The problem of three-dimensional (3D) interpretation from multiple two-dimensional (2D) images is perhaps the oldest and most basic topic in visual interpretation. Since objects in the world are generally 3D and the images they create on our retina are 2D, there is a natural question of how a visual system might go about compensating for the loss of information due to the projection from 3D to 2D. This question is fundamental to a wide variety of visual tasks. For example, the images a 3D object generated while changing pose would vary considerably in appearance, thus in the course of matching a picture of an unknown object to a library of pictures requires some notion of "invariance" to pose. Other examples include Ego-motion, sensing ones own 6-dof motion from the sequence of images falling on the retina, and various applications outside the realm of visual interpretation such as 3D model building, augmented reality, view interpolation and synthesis - and so forth.

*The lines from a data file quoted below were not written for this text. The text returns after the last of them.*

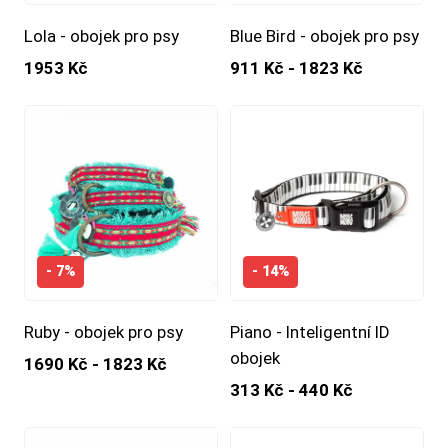
Lola - obojek pro psy
Blue Bird - obojek pro psy
1953 Kč
911 Kč - 1823 Kč
- 7%
- 14%
Ruby - obojek pro psy
Piano - Inteligentní ID
obojek
1690 Kč - 1823 Kč
313 Kč - 440 Kč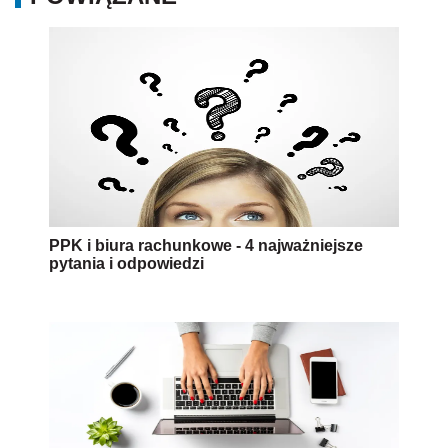
PPK i biura rachunkowe - 4 najważniejsze
pytania i odpowiedzi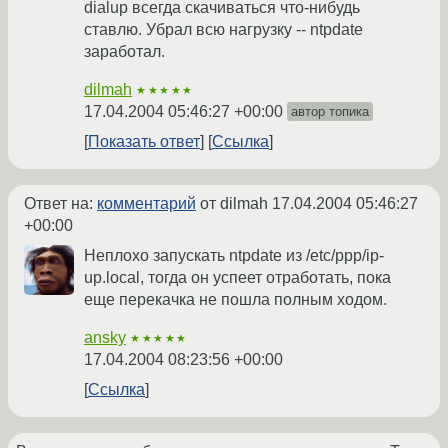
dialup всегда скачиваться что-нибудь
ставлю. Убрал всю нагрузку -- ntpdate
заработал.
dilmah
★★★★★
17.04.2004 05:46:27 +00:00
автор топика
Показать ответ
Ссылка
Ответ на:
комментарий
от dilmah
17.04.2004 05:46:27
+00:00
Неплохо запускать ntpdate из /etc/ppp/ip-
up.local, тогда он успеет отработать, пока
еще перекачка не пошла полным ходом.
ansky
★★★★★
17.04.2004 08:23:56 +00:00
Ссылка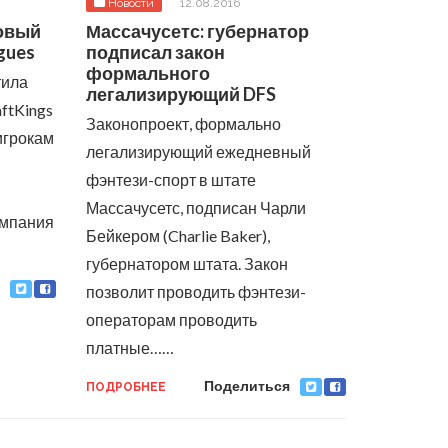
Новости
12.08.2016
новый
Массачусетс: губернатор
gues
подписал закон
формального
тила
легализирующий DFS
ftKings
Законопроект, формально
игрокам
легализирующий ежедневный
фэнтези-спорт в штате
Массачусетс, подписан Чарли
омпания
Бейкером (Charlie Baker),
губернатором штата. Закон
позволит проводить фэнтези-
операторам проводить
платные……
Поделиться
ПОДРОБНЕЕ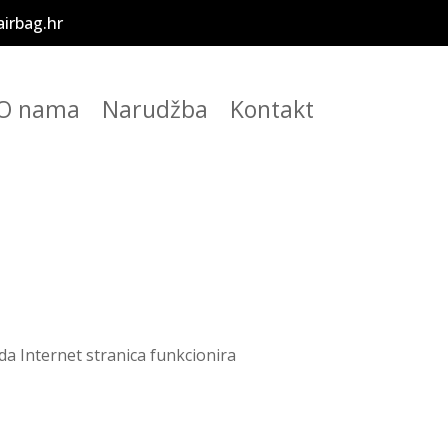
irbag.hr
O nama
Narudžba
Kontakt
da Internet stranica funkcionira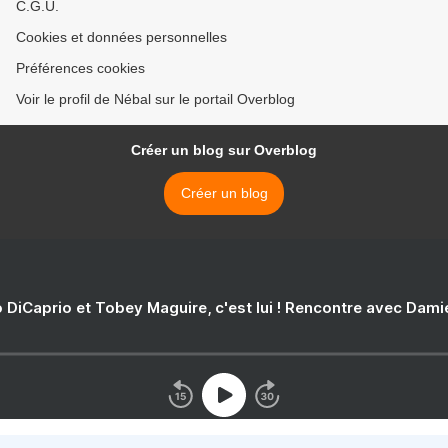
C.G.U.
Cookies et données personnelles
Préférences cookies
Voir le profil de Nébal sur le portail Overblog
Créer un blog sur Overblog
Créer un blog
 DiCaprio et Tobey Maguire, c'est lui ! Rencontre avec Dam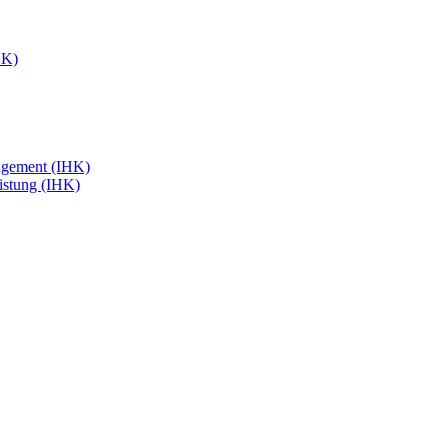
HK)
agement (IHK)
eistung (IHK)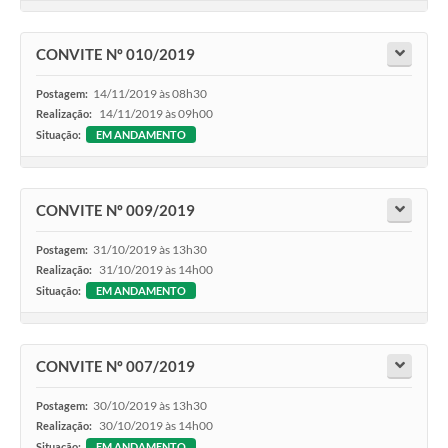
CONVITE Nº 010/2019
14/11/2019 às 08h30
Postagem:
14/11/2019 às 09h00
Realização:
Situação:
EM ANDAMENTO
CONVITE Nº 009/2019
31/10/2019 às 13h30
Postagem:
31/10/2019 às 14h00
Realização:
Situação:
EM ANDAMENTO
CONVITE Nº 007/2019
30/10/2019 às 13h30
Postagem:
30/10/2019 às 14h00
Realização:
Situação:
EM ANDAMENTO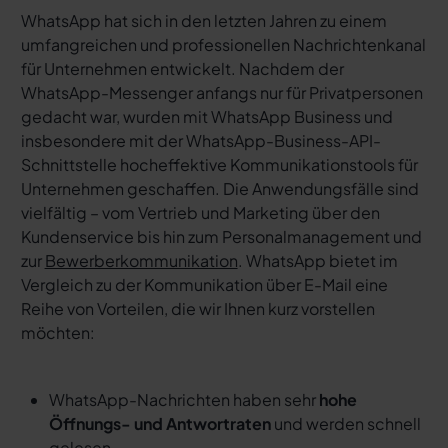
WhatsApp hat sich in den letzten Jahren zu einem
umfangreichen und professionellen Nachrichtenkanal
für Unternehmen entwickelt. Nachdem der
WhatsApp-Messenger anfangs nur für Privatpersonen
gedacht war, wurden mit WhatsApp Business und
insbesondere mit der WhatsApp-Business-API-
Schnittstelle hocheffektive Kommunikationstools für
Unternehmen geschaffen. Die Anwendungsfälle sind
vielfältig – vom Vertrieb und Marketing über den
Kundenservice bis hin zum Personalmanagement und
zur
Bewerberkommunikation
. WhatsApp bietet im
Vergleich zu der Kommunikation über E-Mail eine
Reihe von Vorteilen, die wir Ihnen kurz vorstellen
möchten:
WhatsApp-Nachrichten haben sehr
hohe
Öffnungs- und Antwortraten
und werden schnell
gelesen.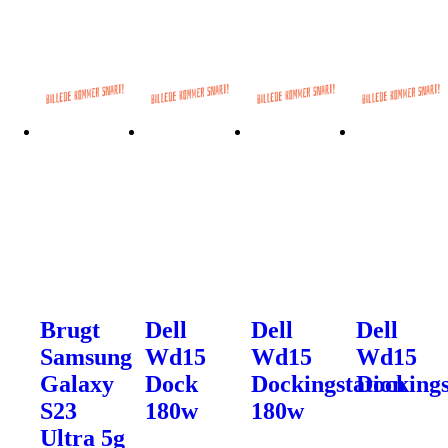
Brugt
Dell
Dell
Dell
Samsung
Wd15
Wd15
Wd15
Galaxy
Dock
Dockingstation
Dockings
S23
180w
180w
Ultra 5g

During the past decade much progress has been made by many researchers to gain a complete understanding of the possible invariances and intrinsic structures one can obtain from image measurements alone across multiple images and apply those techniques to applications in modeling, visual recognition and graphics.

In this talk I will describe an emerging new topic in the analysis of 3D information. I will describe techniques which extend the envelope of analysis from static/rigid scenes to dynamic/non-rigid configurations. In other words, the 3D scene features are allowed to change positions in a non-rigid manner while the camera pose is changing - and the algebraic treatment of this phenomenon will be shown to be general and scalable to various domains and applications. I will demonstrate these techniques as applied to multi-body segmentation, visual recognition of non-rigid bodies ("action" understanding), and multiple dynamic point configurations.

This is joint work over the course of two years with Shai Avidan, Anat Levin, Yoni Wexler and Lior Wolf.

About the Speaker

Amnon Shashua is an Associate Professor at the School of Computer Science and Engineering at Hebrew University of Jerusalem, Israel, and is presently on sabbatical at Stanford University. He received his Ph.D. degree in Computational Neuroscience, working at the Artificial Intelligence Laboratory, from the Massachusetts Institute of Technology (MIT), in 1993. His main research interests are in computer vision and computational modeling of human vision. His work includes early visual processing of Saliency and Grouping mechanisms, Visual Recognition, Image Synthesis for Animation and Graphics, and Theory of Computer Vision in the areas of three-dimensional processing from a collection of two-dimensional views.

Some of the papers covering the topic of this talk have been awarded the "best paper award" in ECCV 2000, and the "honorable mention of the Marr Prize" in ICCV 2001 - both awards jointly with his student and coauthor Lior Wolf.